There will be days when nothing seems to go well and you feel like you’d like to have a “do-over” on all of it. However, I’ve never found it particularly helpful to critique everything about my performance. Attempting to diagnose and troubleshoot every single misstep can complicate the reflection process and impede your progress. Instead, I prefer to zero-in on one aspect of the day that did not go as I had hoped. This phase is the critique.

One cloudy September day, U.S. History class did not begin in the manner in which I had envisioned. While I was setting up and taking attendance, students were unruly and not-at-all exhibiting the qualities of engaged student-leaders. They meant no harm, but, to put it bluntly, they were checked-out. One student dribbled a soccer ball to the front of the room and exclaimed, “you can’t stop the striker, Mr. P!!!”

I’m proud to say I did indeed stop the striker. I made an epic play on the ball, scooped it up, and locked it away in a cabinet. Then I sternly, but calmly, demanded order and announced that we would be learning for the rest of the period. I am a fairly easy-going person, so the severity in my voice startled the class into compliance. But, at what cost? I was bothered by the fact that I had to resort to manipulating the environment rather than fostering a calming atmosphere that encouraged engagement. The first ten minutes of the class had been completely wasted because I did not adequately set structured conditions for success.

Phase #2: Affirm

Reflection constitutes more than simply self-diagnosing mistakes. If that were all it entailed, it would be a very depressing process. There is usually a “win,” or something positive, to build on for each day. Even after that disaster of an opening for U.S. History, there were still moments where my lesson “clicked” and the students were plugged in. Positives abound if you know how to identify them. In addition to showcasing my superb goalkeeping skills, I also managed to salvage the next phase of that class. Students analyzed primary sources in groups, and then used the sources to write a thesis statement in response to a historical question. That was a productive use of time! Perhaps I could continue to incorporate skill-building sessions such as those moving forward.

Phase #3: Connect

Finally, I’ve found it helpful to look for patterns in my own successes and failures.

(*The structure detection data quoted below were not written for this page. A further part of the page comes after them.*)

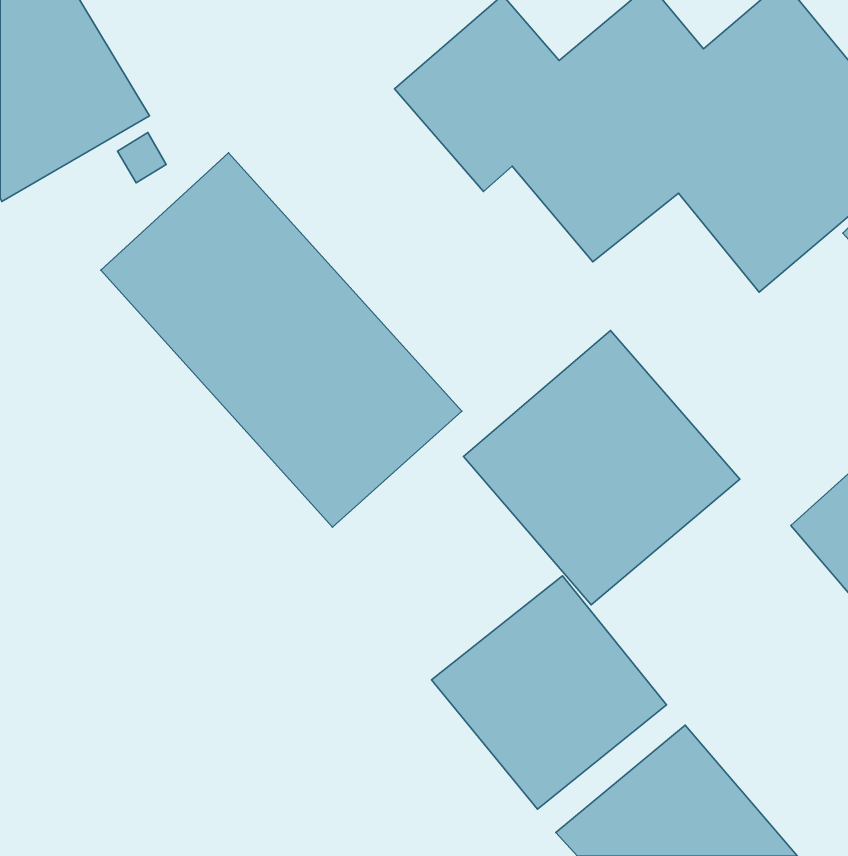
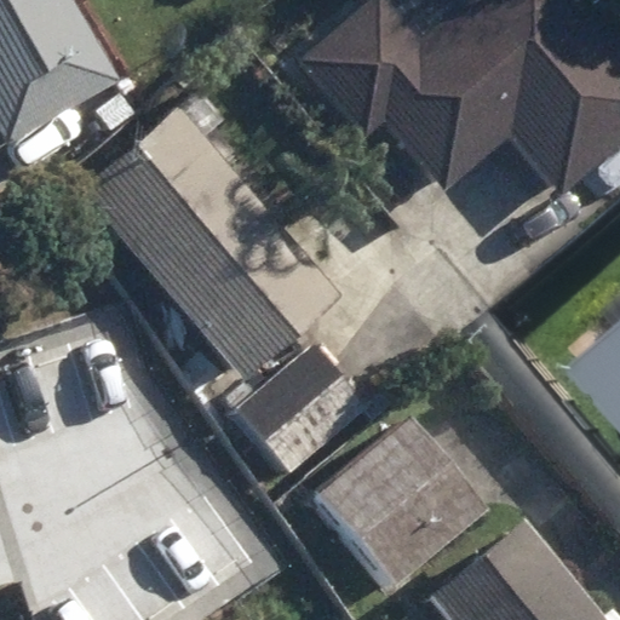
building: [464,330,740,605] -> none
building: none -> [245,341,375,470]

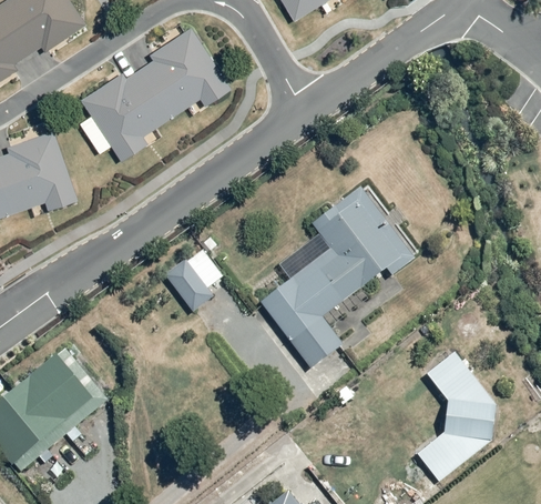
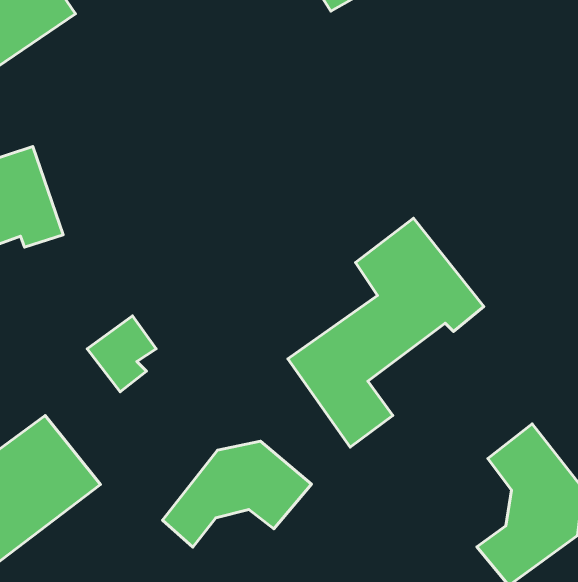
building: [81,26,232,160] -> none
building: [165,251,221,312] -> [87,316,156,392]
building: none -> [163,441,311,547]

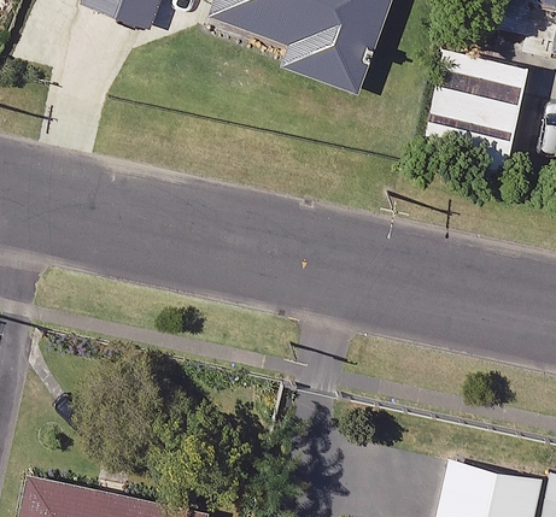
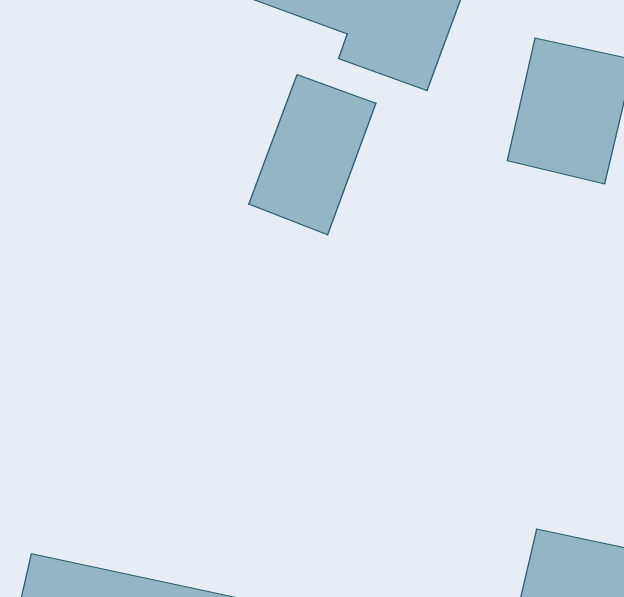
building: none -> [249,75,376,235]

Making connections can allow teachers to identify what types of problems they are repeatedly dealing with and get to the root of what ails them. Likewise, moments of success viewed as a series of events can help us see what our natural strengths really are. Over time, I noticed that the pandemonium/soccer ball incident was part of a larger pattern of structural deficiencies in my lessons. We all learn the importance of readiness, purpose, and clear objectives in our first education classes in college, so I thought (for sure) that I had mastered these concepts. However, my perception did not match reality. While I knew on a cognitive level that students need a clear sense of purpose and a definitive understanding of the day’s objectives, I was not actually setting conditions for this type of success consistently. Before long, I learned to dedicate extra time and attention in my lesson planning to making absolutely sure that students were ready for the day. This revelation improved my effectiveness as an educator exponentially.

Phase #1: Critique

1. A moment I’d like to have back was:

2. What went wrong?

3. How can I use this moment to improve?

Phase #2: Affirm

1. A moment I’m proud of was:

2. Why did it go well?

3. How can I repeat this success next week? 

Phase #3: Connect

1. Patterns and connections to previous reflections?

2. Miscellaneous Notes:

The Challenge:

We don’t have to spend hours of our weeks writing extended teaching reflections. However, reflection is an incredibly important tool for our continued development as professionals. Furthermore, it helps us serve our students to the best of our abilities. 

Five minutes of reflection per day can be an absolute game-changer. So, we encourage you to try our method and see how it works for you!